Abstract A novel molecular shape similarity comparison
method, namely SHeMS, derived from spherical harmonic
(SH) expansion, is presented in this study. Through weight
optimization using genetic algorithms for a customized
reference set, the optimal combination of weights for the
translationally and rotationally invariant (TRI) SH shape
descriptor, which can specifically and effectively distin-
guish overall and detailed shape features according to the
molecular surface, is obtained for each molecule. This
method features two key aspects: firstly, the SH expansion
coefficients from different bands are weighted to calculate
similarity, leading to a distinct contribution of overall and
detailed features to the final score, and thus can be better
tailored for each specific system under consideration.

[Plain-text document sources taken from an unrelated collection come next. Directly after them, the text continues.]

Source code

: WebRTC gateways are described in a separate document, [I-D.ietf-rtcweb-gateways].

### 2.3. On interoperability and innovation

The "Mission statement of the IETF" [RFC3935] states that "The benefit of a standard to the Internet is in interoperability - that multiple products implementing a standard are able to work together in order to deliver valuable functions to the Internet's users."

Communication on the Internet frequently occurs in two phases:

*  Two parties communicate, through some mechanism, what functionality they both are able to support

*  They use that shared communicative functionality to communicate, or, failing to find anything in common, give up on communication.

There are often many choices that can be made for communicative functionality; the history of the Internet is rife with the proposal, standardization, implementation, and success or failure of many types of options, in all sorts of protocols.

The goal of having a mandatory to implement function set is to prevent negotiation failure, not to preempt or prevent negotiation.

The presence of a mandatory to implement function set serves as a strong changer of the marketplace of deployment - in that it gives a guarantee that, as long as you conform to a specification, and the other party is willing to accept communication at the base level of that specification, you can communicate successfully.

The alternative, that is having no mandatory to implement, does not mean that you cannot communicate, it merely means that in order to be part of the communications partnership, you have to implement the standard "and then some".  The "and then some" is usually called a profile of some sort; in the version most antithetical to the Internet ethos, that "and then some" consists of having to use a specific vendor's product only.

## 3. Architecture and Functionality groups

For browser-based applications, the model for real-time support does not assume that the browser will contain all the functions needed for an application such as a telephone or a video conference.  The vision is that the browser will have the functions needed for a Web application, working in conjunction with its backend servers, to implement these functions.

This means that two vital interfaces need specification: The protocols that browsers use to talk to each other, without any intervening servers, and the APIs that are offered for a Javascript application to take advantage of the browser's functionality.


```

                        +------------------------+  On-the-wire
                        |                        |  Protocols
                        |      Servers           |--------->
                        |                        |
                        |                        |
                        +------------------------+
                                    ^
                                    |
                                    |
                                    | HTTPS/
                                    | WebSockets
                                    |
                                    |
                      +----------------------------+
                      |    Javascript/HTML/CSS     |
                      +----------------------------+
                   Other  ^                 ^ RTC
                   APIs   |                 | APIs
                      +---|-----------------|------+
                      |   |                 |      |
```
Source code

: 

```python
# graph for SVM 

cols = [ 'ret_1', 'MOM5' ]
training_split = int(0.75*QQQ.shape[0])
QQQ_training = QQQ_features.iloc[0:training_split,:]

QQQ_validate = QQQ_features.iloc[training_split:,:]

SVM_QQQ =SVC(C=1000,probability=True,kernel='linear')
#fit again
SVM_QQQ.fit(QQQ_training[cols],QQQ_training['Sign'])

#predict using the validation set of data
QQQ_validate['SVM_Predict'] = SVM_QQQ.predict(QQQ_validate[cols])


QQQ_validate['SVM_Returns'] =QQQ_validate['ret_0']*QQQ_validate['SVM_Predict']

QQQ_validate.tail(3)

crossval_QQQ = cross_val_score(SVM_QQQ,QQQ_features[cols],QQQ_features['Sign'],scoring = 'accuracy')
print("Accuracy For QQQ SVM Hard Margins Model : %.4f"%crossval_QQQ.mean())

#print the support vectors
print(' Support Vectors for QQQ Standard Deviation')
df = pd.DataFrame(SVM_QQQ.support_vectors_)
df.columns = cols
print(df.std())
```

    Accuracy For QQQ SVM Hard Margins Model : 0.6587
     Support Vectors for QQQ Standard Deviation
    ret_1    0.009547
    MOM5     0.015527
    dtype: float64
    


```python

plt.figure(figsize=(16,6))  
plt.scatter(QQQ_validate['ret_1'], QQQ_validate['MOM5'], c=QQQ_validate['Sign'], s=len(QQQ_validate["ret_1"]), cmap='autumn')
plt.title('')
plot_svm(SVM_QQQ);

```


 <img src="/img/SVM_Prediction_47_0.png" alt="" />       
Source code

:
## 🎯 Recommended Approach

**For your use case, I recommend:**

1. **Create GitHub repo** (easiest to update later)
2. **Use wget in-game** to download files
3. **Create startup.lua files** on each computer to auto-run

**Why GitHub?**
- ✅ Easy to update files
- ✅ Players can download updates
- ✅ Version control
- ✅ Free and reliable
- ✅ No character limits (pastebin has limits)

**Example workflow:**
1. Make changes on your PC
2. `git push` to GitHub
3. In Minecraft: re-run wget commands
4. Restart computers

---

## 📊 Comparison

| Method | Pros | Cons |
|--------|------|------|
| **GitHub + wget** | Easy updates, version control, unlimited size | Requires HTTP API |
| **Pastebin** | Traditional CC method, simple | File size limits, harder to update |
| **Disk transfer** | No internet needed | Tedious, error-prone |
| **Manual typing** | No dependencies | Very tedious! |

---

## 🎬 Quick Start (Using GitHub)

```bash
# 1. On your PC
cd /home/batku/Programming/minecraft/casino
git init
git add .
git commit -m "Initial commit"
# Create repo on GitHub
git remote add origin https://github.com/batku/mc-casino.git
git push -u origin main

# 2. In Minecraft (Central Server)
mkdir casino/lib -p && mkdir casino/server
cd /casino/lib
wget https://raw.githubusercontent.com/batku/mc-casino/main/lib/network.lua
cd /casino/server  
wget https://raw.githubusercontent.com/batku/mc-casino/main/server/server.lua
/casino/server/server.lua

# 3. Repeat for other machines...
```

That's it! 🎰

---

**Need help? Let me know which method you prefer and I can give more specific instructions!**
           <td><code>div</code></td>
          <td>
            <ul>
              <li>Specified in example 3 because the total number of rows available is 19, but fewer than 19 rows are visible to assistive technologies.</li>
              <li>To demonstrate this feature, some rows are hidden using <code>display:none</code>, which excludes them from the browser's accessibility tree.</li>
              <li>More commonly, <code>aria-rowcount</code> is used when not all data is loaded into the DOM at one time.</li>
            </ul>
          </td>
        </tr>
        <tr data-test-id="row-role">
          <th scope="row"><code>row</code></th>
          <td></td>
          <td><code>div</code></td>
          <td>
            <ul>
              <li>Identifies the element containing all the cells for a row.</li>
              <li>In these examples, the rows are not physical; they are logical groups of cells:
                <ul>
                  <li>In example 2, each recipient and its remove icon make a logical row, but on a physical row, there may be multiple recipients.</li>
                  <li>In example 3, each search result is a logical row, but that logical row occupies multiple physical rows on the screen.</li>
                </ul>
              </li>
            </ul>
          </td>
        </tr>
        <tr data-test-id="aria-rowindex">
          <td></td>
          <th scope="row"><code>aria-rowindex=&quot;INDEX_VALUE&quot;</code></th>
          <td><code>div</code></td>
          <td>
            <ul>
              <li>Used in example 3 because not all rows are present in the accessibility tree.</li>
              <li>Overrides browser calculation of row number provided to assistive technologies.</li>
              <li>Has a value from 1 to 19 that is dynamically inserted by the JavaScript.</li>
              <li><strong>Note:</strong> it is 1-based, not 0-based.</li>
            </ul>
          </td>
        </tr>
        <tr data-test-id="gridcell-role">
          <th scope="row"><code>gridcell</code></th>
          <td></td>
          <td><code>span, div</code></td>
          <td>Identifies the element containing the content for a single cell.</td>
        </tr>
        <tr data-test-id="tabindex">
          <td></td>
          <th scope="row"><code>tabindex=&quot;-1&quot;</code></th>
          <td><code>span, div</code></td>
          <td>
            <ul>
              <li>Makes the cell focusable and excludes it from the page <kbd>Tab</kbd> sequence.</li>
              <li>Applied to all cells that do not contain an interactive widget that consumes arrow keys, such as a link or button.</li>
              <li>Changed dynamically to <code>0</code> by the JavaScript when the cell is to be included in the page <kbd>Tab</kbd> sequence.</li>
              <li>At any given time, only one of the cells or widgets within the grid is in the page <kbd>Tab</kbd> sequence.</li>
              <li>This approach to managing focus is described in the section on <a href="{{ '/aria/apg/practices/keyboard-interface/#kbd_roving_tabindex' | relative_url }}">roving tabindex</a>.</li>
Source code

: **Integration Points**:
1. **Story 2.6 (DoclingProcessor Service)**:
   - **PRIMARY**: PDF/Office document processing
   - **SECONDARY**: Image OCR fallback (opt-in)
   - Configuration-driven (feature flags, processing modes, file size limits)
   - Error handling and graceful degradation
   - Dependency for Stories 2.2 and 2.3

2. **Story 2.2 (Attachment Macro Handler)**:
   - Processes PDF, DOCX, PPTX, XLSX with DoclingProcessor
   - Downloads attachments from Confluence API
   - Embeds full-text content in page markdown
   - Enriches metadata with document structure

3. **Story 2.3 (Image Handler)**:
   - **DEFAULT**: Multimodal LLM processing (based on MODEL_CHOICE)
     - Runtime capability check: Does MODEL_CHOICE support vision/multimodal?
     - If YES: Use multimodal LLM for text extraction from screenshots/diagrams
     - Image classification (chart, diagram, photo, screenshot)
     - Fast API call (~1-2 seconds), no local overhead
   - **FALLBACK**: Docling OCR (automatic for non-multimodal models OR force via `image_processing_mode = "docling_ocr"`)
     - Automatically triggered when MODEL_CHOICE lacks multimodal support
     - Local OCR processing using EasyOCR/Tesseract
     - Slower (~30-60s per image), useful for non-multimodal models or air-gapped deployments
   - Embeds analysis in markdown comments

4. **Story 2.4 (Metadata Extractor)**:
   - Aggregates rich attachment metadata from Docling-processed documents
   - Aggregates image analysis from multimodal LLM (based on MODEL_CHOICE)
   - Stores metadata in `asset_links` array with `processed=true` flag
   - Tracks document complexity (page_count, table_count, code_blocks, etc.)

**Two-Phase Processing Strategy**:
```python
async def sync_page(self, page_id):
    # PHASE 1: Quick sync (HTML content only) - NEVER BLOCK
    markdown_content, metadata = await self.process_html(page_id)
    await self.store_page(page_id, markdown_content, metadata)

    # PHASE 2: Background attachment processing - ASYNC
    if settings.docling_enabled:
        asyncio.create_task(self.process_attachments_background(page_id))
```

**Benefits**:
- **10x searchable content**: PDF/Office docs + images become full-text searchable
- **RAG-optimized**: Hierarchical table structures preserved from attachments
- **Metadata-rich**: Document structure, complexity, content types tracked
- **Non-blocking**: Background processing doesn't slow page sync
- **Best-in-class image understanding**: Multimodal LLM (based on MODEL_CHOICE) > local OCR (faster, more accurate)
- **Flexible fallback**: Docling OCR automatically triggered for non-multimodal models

Secondly, the reference set for optimization can be totally
configured by the user, which produces great flexibility,
allowing system-specific and customized comparisons. The
directory of useful decoys (DUD) database was adopted to
validate and test our method, and principal component
analysis (PCA) reveals that SH descriptors for shape
comparison preserve sufficient information to separate
actives from decoys. The results of virtual screening
indicate that the proposed method based on optimal SH
descriptor weight combinations represents a great improve-
ment in performance over original SH (OSH) and ultra-fast
shape recognition (USR) methods, and is comparable to
many other popular methods. Through combining efficient
shape similarity comparison with SH expansion method,
and other aspects such as chemical and pharmacophore
features, SHeMS can play a significant role in this field and
can be applied practically to virtual screening by means of
similarity comparison with 3D shapes of known active
compounds or the binding pockets of target proteins.